Two years ago, the Division of Alcohol and Substance Abuse (DASA), merged with the Mental Health Division (see ADAW, Jan. 26, 2009, April 13, 2009 and September 14, 2009). Since then, the ongoing recession has continued to batter state revenue. “I came here to run DASA, not to do what I’m doing now,” said Dickinson. “I get it on the provider level, I was a clinician for 25 years.”

But massive changes are taking place across the country, he said, pointing to New York, where a merger with mental health was unthinkable but is now likely, and to California, for the entire state Department of Alcohol and Drug Programs may be dismantled.

Threat to infrastructure

Dickinson called on provider organizations to keep doing what they’re doing — mobilizing. Of the 590 providers that are publicly funded, 300 would have to shut down under the cuts, he said. This means that even treatment for adolescents and pregnant and parenting women is jeopardized. “You can’t take away this much of the system and sustain pregnant and parenting women and adolescent treatment,” he said, noting that the effect of the cuts could permanently damage treatment in the state. “If half of the programs go under, even if there’s an economic turnaround, it will take decades to rebuild the infrastructure.”

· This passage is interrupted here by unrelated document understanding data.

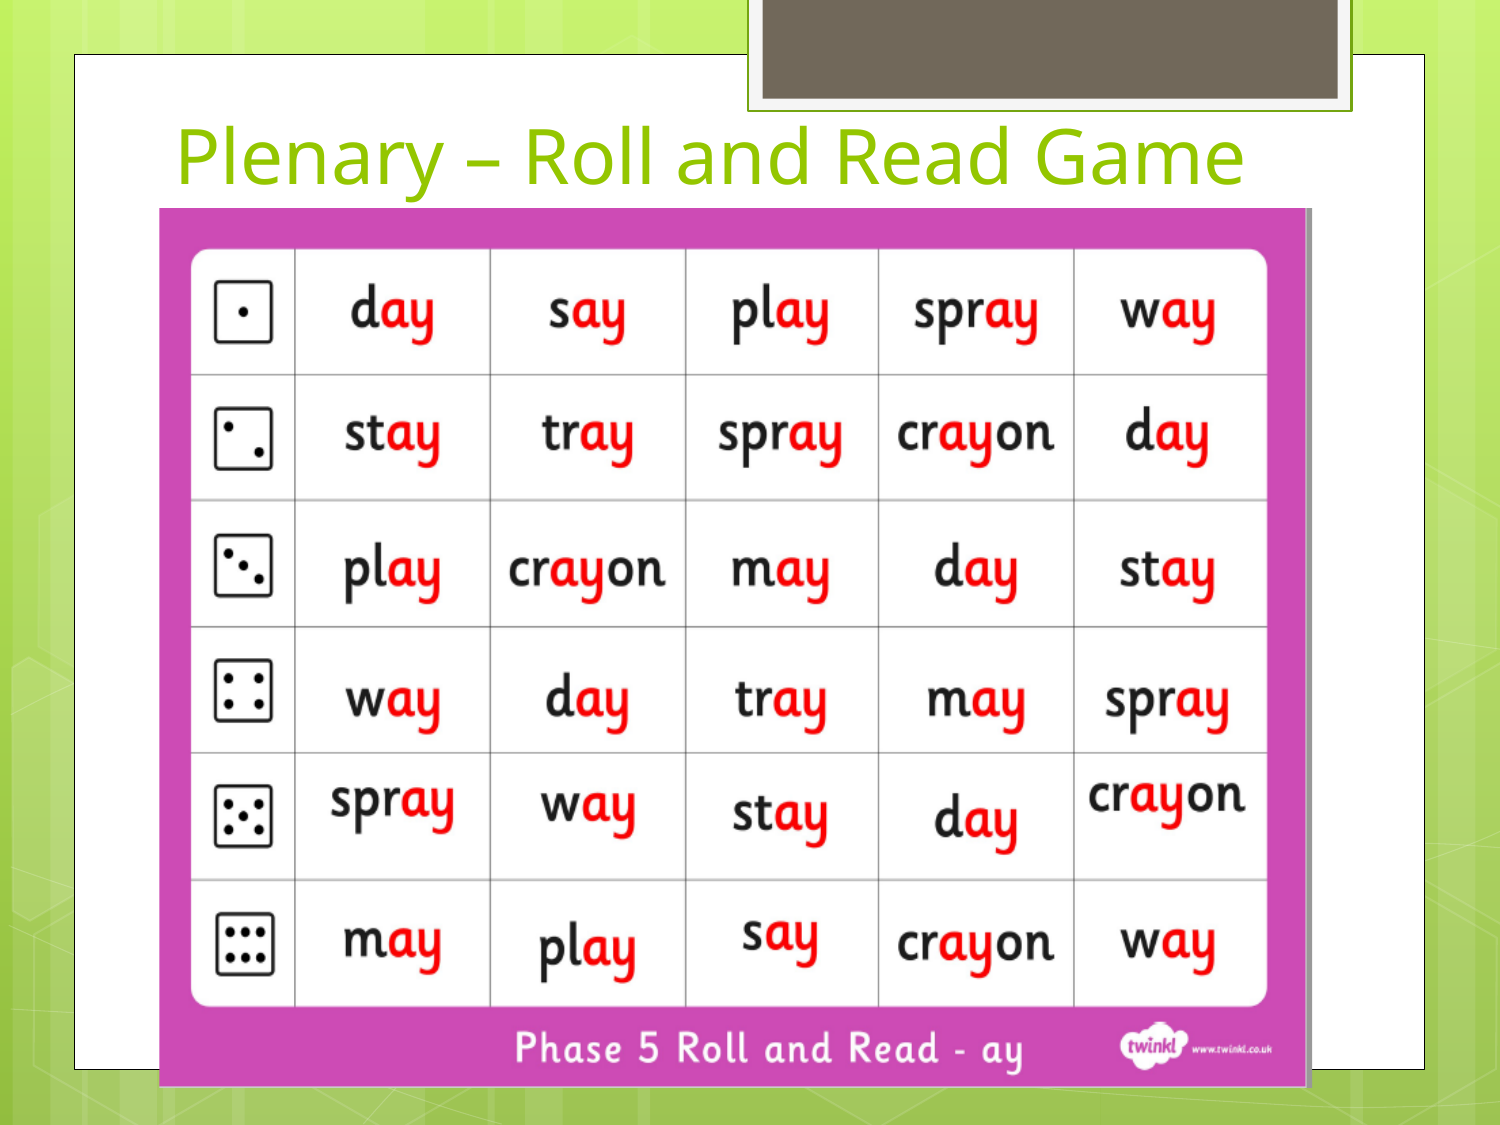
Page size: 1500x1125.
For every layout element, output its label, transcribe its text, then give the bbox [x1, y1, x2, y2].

title Plenary – Roll and Read Game [159, 20, 1313, 207]
picture [159, 207, 1313, 1089]
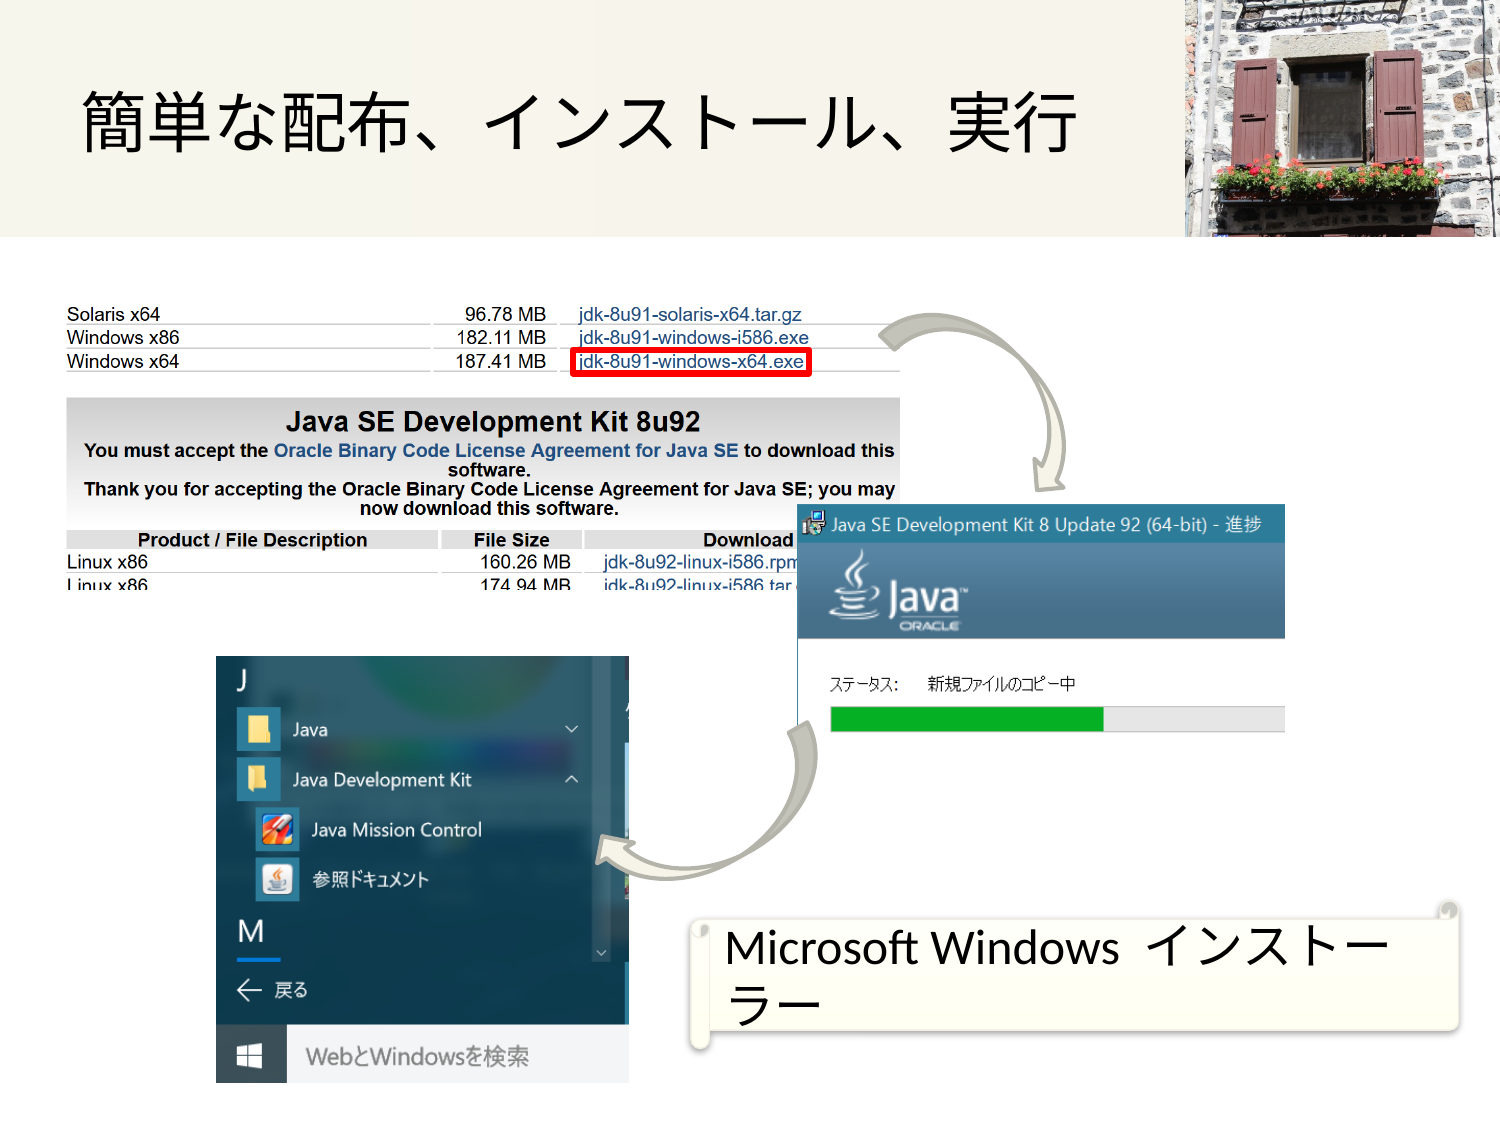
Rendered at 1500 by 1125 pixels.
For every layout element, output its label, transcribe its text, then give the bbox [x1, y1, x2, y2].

picture [216, 656, 630, 1084]
picture [52, 302, 1285, 769]
text_box [904, 312, 1066, 493]
picture [1185, 0, 1500, 237]
title 簡単な配布、インストール、実行 [64, 45, 1164, 197]
text_box [786, 728, 791, 743]
text_box [635, 775, 815, 881]
text_box Microsoft Windows インストーラー [690, 900, 1460, 1050]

The federal block grant funds priority services — to pregnant and parenting women and adolescents — and that’s why the state is keeping them. But programs may not be able to provide services even to those populations, under these cuts.

“I run a program for these mothers and children that would not be able to stay open if my detox and outpatients services are all defunded,” said Linda Grant, executive director of Evergreen Manor in Everett, in an email to ADAW last week. “The proposal is catastrophic and would bring a system that was once the envy of the nation to extinction.”

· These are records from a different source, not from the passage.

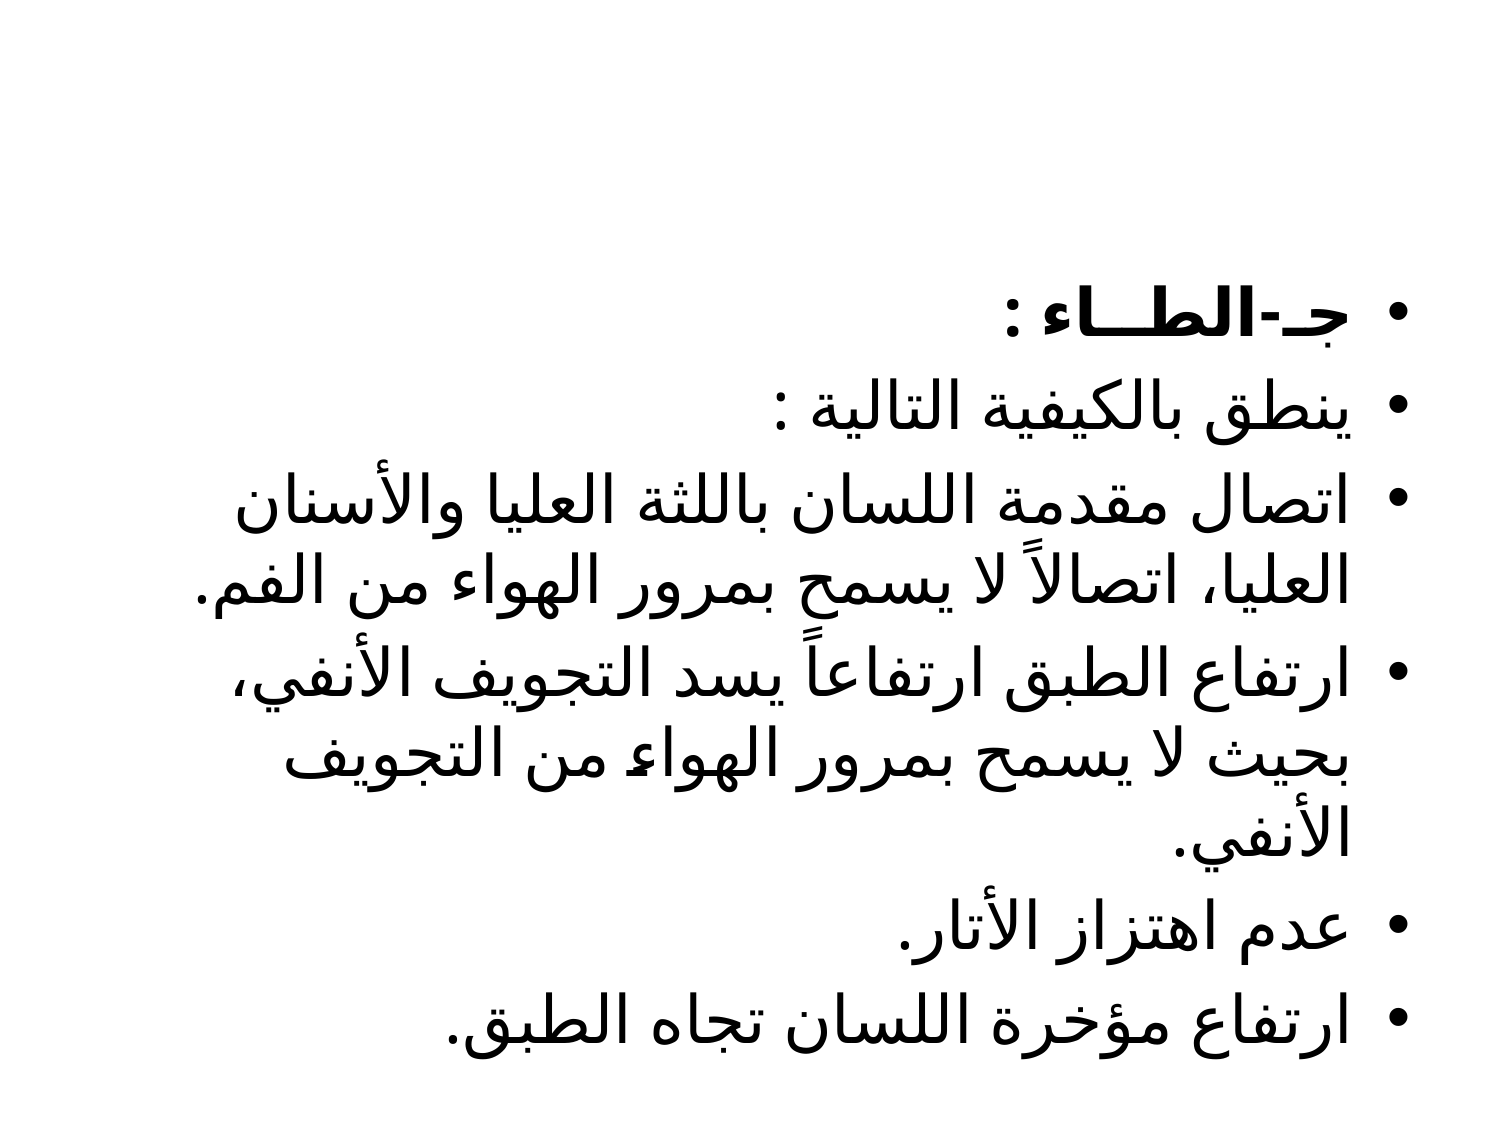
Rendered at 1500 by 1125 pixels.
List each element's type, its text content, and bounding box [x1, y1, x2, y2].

list جـ-الطــاء : ينطق بالكيفية التالية : اتصال مقدمة اللسان باللثة العليا والأسنان العليا، اتصالاً لا يسمح بمرور الهواء من الفم. ارتفاع الطبق ارتفاعاً يسد التجويف الأنفي، بحيث لا يسمح بمرور الهواء من التجويف الأنفي. عدم اهتزاز الأتار. ارتفاع مؤخرة اللسان تجاه الطبق. [75, 262, 1425, 1005]
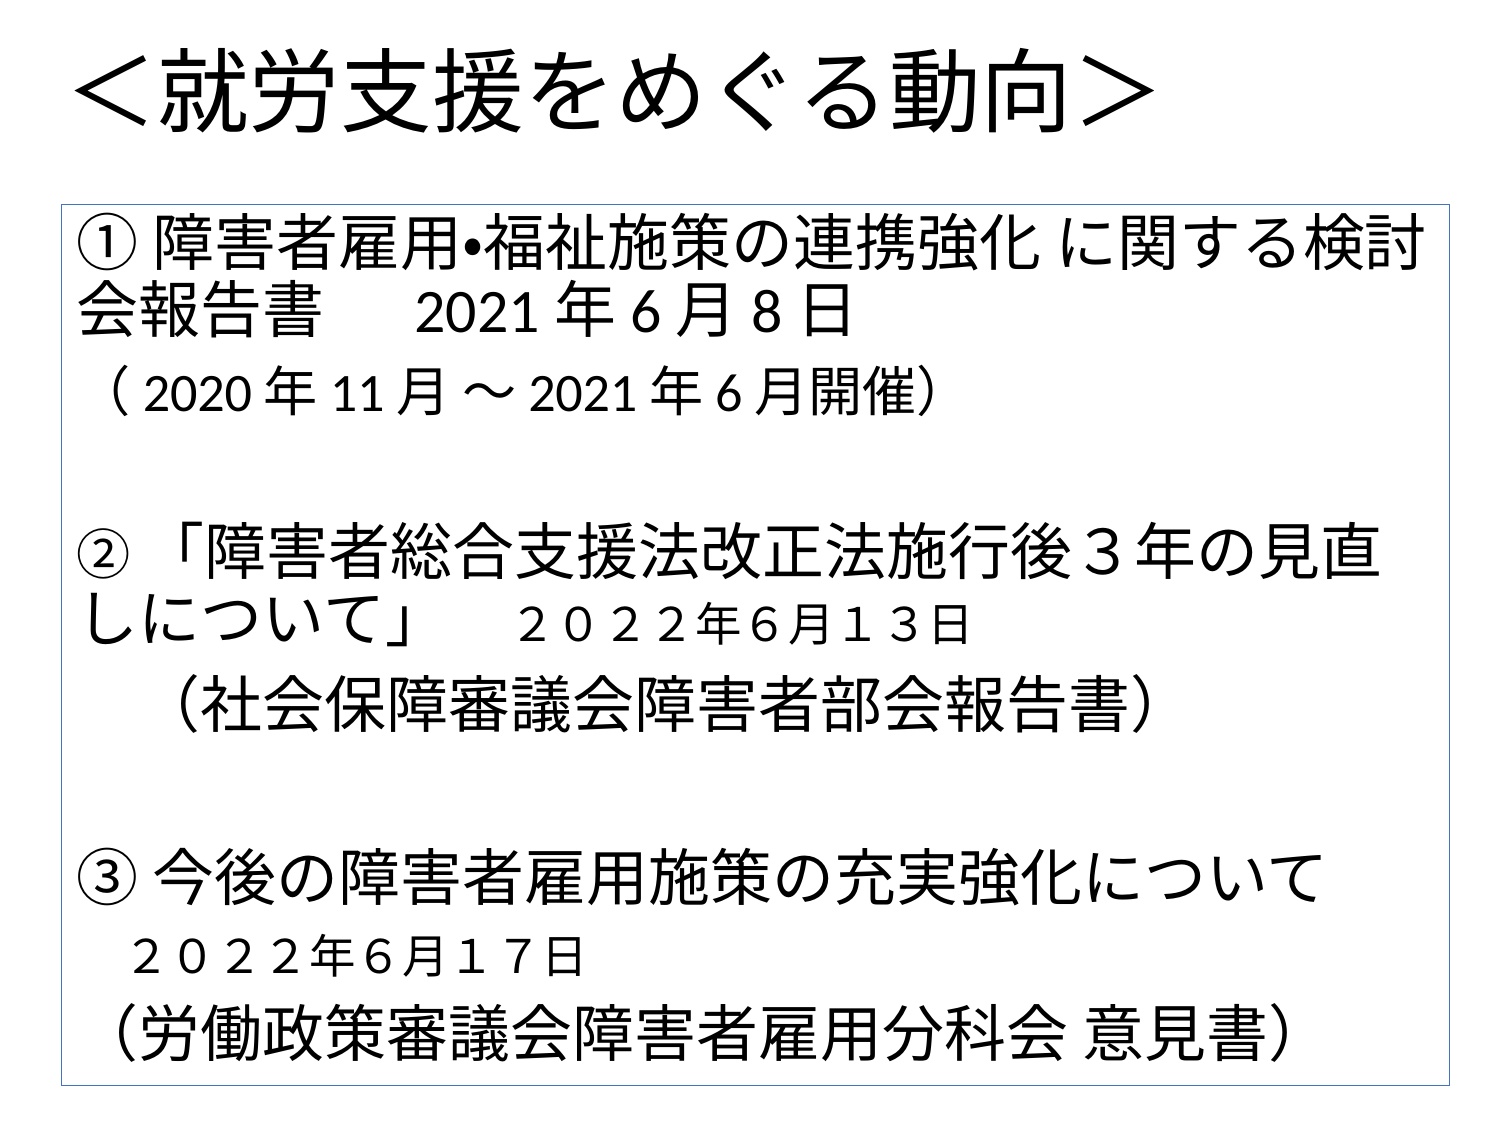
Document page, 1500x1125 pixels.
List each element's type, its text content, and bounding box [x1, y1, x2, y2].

list ①障害者雇用・福祉施策の連携強化 に関する検討会報告書 2021年6月8日 （2020年11月 ～2021年6月開催） ②「障害者総合支援法改正法施行後３年の見直しについて」 ２０２２年６月１３日 （社会保障審議会障害者部会報告書） ③今後の障害者雇用施策の充実強化について ２０２２年６月１７日 （労働政策審議会障害者雇用分科会 意見書） [61, 204, 1450, 1086]
title ＜就労支援をめぐる動向＞ [50, 22, 1352, 169]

Evergreen Manor currently receives $1.1 million a year for detoxification, and $700,000 a year for adult outpatient treatment (not including PPW and drug court). With this funding, it treats 1,100 patients a year in medically supervised detoxification, with daily waiting lists of 25-30, 750 outpatients a year (130 are PPW or drug court) at the Everett facility, 311 outpatients a year (50 are PPW or drug court) at the Lynwood facility, 98 mothers and 54 of their children a year in residential treatment, and 45 families of addicted women in case management.

Under the cuts, Evergreen would lose all funding for its 15-bed detoxification program, leaving nowhere for those 1,100 patients to go in the entire county, said Grant. Over 200 of these people would be homeless, and hospitals, mental health responders, jails, and law enforcement would have to respond to crises, she said. Finally, the Everett and Lynwood outpatient offices would have to close — the PPW and drug court patients wouldn’t be able to pay for enough to keep them open.

Nearly half of the mothers in treatment have already lost custody, and would not be eligible for funding for treatment until they regain custody. And they would not be able to regain custody until they successfully complete treatment.

In Snohomish County, where Evergreen Manor is located, there are 1,228 patients in outpatient treatment, 256 in methadone or buprenorphine treatment, and 1,100 admitted a year for acute detoxification by county.

Finally, 98 Evergreen Manor employees would be laid off, and 5 properties, including 3 transitional homes, would risk foreclosure, said Grant.

Special legislative session

Ironically, Washington had scrupulous cost offset data that made the state a national model and resulted in a huge treatment expansion in 2005 (see ADAW, November 14, 2005). “In the division, we have not forgotten about the cost offset data,” said Dickinson.

The cost offset data and input from providers can be fodder for the upcoming weeks as the budget continues to be hashed out in a special session of the legislature, announced by Gov. Chris Gregoire, which will convene Nov. 28. The current budget proposal was sent to the OFM last month.

The next revenue forecast is due on November 17, and is anticipated to be negative, meaning that the 10-percent cuts — or more — will still have to be made. Governor Gregoire will present her plan to departments later this month, and in December will release a complete supplemental budget.